> [What the task requires]:
Where a line holds the word "Removalists", copy that line from the data below.

####

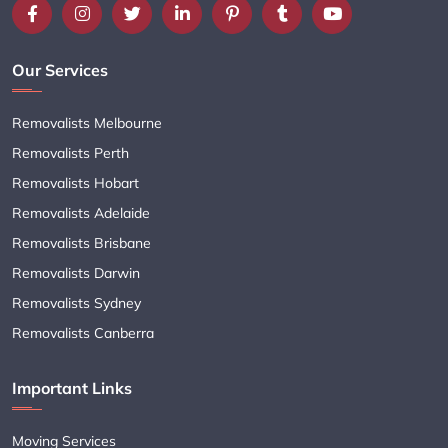
Our Services
Removalists Melbourne
Removalists Perth
Removalists Hobart
Removalists Adelaide
Removalists Brisbane
Removalists Darwin
Removalists Sydney
Removalists Canberra
Important Links
Moving Services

####

> [Exercise solution]:
Removalists Melbourne
Removalists Perth
Removalists Hobart
Removalists Adelaide
Removalists Brisbane
Removalists Darwin
Removalists Sydney
Removalists Canberra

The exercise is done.